Kartini Kartono mengemukakan orang yang sehat mental adalah yang memiliki sifat-sifat yang khas diantaranya; mempunyai kemampuan untuk bertindak secara efisien, memiliki tujuan hidup yang jelas, memiliki konsep diri yang sehat, memiliki koordinasi antar segenap potensi dengan usaha-usahanya, memiliki regulasi diri dan integrasi kepribadian serta memiliki batin yang tenang. Lain halnya dengan golongan orang yang kurang sehat (sakit) mentalnya dapat kita lihat dari perobahan tingkah laku dalam kesehariannya. Gejala-gejala tersebut diantaranya perasaan gelisah yang mendalam jika menghadapi suatu permasalahan, pikirannya tidak dapat berkonsentrasi penuh jika diberikan suatu tanggung jawab pekerjaan dan kelakuannya melahirkan perilaku negatif seperti keras kepala, suka berselisih paham, mencuri, bolos bekerja dan lain sebagainya. Oleh karena itu tidak usah heran jika ada oknum PNS yang menyambung "bolos" bekerja pasca libur bersama dalam rangka melaksanakan Hari Raya Idul Fitri 1432 H.
Profesionalisme Dalam Bekerja
PNS juga manusia dan bukan malaikat tanpa khilaf serta dosa. Seketat apapun pengawasan melekat yang kita terapkan so pasti terdapat oknum-oknum yang sengaja melanggar kode etik kepegawaian. Pemerintah dan masyarakat tidak membutuhkan PNS yang bermental sakit karena perilaku ini akan memperlambat laju roda pemerintahan dan menjadi racun dalam upaya pencapaian tujuan nasional. Kiprah PNS yang bermental sehat akan menghasilkan karya dan gagasan positif, yang muara akhir terciptanya profesionalisme dalam bekerja. Oleh karena itu untuk mewujudkan sikap profesionalisme yang tinggi maka PNS harus memiliki ciri-ciri sebagai berikut : Pertama, menguasai pengetahuan di bidangnya masing-masing, tentunya yang harus dikerjakan meningkatkan pengetahuan, menguasai bidang tugasnya dan efektifitas dalam melaksanakan pekerjaan. Kedua, komitmen pada kualitas, berupa memiliki kecakapan, kesanggupan dalam bekerja dan selalu meningkatkan mutu kerja. Ketiga, mempunyai dedikasi yang tinggi, berupa kebanggaan kepada pekerjaan tanggung jawab terhadap pekerjaan dan mengutamakan kepentingan umum daripada kepentingan pribadi dan golongan. Keempat, keinginan untuk membantu, berupa kejujuran, keikhlasan, motivasi, budi luhur yang tinggi, tenggang rasa dan peduli dengan sesama.
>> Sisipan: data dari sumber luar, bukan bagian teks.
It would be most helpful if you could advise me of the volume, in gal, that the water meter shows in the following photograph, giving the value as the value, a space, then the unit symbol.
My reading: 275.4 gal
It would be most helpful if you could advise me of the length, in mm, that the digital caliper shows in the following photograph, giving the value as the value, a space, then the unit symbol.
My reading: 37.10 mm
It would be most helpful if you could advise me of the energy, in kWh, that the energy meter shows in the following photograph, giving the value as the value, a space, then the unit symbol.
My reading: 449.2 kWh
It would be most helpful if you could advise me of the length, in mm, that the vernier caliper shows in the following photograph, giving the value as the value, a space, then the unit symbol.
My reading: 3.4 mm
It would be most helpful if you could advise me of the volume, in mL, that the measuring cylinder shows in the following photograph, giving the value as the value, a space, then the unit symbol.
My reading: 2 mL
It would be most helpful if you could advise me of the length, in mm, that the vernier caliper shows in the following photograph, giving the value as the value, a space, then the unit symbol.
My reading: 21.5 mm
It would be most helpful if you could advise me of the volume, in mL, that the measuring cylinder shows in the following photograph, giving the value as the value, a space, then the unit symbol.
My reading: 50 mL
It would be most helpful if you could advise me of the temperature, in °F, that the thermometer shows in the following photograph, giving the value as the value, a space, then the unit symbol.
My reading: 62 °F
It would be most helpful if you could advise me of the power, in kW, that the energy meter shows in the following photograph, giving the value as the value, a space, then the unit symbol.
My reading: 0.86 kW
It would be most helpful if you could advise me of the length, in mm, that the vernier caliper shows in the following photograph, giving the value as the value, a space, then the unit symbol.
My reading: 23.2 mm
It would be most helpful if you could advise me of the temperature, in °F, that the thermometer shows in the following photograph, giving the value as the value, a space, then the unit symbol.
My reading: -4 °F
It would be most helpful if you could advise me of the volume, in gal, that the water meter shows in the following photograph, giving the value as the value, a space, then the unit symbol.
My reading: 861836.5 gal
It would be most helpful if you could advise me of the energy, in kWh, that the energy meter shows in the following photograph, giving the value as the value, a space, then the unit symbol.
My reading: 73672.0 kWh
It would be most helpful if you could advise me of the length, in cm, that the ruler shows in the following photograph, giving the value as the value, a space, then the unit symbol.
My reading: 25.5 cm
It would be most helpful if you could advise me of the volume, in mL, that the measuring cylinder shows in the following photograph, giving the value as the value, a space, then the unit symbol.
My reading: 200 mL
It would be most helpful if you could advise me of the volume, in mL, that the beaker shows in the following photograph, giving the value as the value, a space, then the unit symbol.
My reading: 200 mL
Kita berharap citra PNS dimasa yang akan datang senantiasa cemerlang dan gemilang. Jangan karena nila setitik rusak susu sebelanga, artinya jangan karena kelakuan segelintir oknum yang melanggar aturan menyebabkan citra PNS yang lain hina di hadapan masyarakat. Masih banyak PNS yang berperilaku mulia, santun, tanggung jawab, amanah, disiplin dan profesional sesuai butir-butir yang termaktub dalam Panca Prasetya Korpri.***
Penulis adalah Pamen Lantamal I Blw dan Alumni Fak Dakwah IAIN Ar-Raniry Banda Aceh.